■ **Requirement**:
Extract the full set of records that follows, word for word.

[Start of Attachment]

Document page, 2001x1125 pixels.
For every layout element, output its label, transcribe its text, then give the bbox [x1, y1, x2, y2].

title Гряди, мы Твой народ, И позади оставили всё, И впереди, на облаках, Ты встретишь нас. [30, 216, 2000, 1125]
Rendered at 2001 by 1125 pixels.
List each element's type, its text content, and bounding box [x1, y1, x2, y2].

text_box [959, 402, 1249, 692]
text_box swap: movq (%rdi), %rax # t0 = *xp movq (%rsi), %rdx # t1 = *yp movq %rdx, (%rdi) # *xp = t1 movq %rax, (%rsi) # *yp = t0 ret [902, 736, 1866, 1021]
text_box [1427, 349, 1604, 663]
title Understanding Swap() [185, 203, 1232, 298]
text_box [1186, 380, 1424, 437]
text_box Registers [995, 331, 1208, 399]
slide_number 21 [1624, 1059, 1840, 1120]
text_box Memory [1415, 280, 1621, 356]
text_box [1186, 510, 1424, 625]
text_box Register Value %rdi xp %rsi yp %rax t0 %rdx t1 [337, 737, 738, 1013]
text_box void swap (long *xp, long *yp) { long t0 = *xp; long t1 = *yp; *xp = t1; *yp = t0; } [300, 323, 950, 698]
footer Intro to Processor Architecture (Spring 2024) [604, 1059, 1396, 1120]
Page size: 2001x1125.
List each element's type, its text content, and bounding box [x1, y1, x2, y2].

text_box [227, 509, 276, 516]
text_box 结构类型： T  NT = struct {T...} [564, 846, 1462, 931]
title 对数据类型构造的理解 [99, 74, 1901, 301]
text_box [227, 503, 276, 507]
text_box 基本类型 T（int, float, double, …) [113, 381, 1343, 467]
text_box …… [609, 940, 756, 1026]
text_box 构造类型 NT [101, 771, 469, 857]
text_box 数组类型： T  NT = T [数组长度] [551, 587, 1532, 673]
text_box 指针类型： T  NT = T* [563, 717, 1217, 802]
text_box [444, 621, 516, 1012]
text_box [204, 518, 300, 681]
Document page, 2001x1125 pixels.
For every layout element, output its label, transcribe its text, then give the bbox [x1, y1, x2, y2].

[End of Attachment]

■ **Answer box**:
Document page, 2001x1125 pixels.
For every layout element, output its label, transcribe its text, then give the bbox [x1, y1, x2, y2].

title Гряди, мы Твой народ, И позади оставили всё, И впереди, на облаках, Ты встретишь нас. [30, 216, 2000, 1125]
Rendered at 2001 by 1125 pixels.
List each element's type, its text content, and bounding box [x1, y1, x2, y2].

text_box [959, 402, 1249, 692]
text_box swap: movq (%rdi), %rax # t0 = *xp movq (%rsi), %rdx # t1 = *yp movq %rdx, (%rdi) # *xp = t1 movq %rax, (%rsi) # *yp = t0 ret [902, 736, 1866, 1021]
text_box [1427, 349, 1604, 663]
title Understanding Swap() [185, 203, 1232, 298]
text_box [1186, 380, 1424, 437]
text_box Registers [995, 331, 1208, 399]
slide_number 21 [1624, 1059, 1840, 1120]
text_box Memory [1415, 280, 1621, 356]
text_box [1186, 510, 1424, 625]
text_box Register Value %rdi xp %rsi yp %rax t0 %rdx t1 [337, 737, 738, 1013]
text_box void swap (long *xp, long *yp) { long t0 = *xp; long t1 = *yp; *xp = t1; *yp = t0; } [300, 323, 950, 698]
footer Intro to Processor Architecture (Spring 2024) [604, 1059, 1396, 1120]
Page size: 2001x1125.
List each element's type, its text content, and bounding box [x1, y1, x2, y2].

text_box [227, 509, 276, 516]
text_box 结构类型： T  NT = struct {T...} [564, 846, 1462, 931]
title 对数据类型构造的理解 [99, 74, 1901, 301]
text_box [227, 503, 276, 507]
text_box 基本类型 T（int, float, double, …) [113, 381, 1343, 467]
text_box …… [609, 940, 756, 1026]
text_box 构造类型 NT [101, 771, 469, 857]
text_box 数组类型： T  NT = T [数组长度] [551, 587, 1532, 673]
text_box 指针类型： T  NT = T* [563, 717, 1217, 802]
text_box [444, 621, 516, 1012]
text_box [204, 518, 300, 681]
Document page, 2001x1125 pixels.
For every layout element, output its label, transcribe its text, then give the bbox [x1, y1, x2, y2].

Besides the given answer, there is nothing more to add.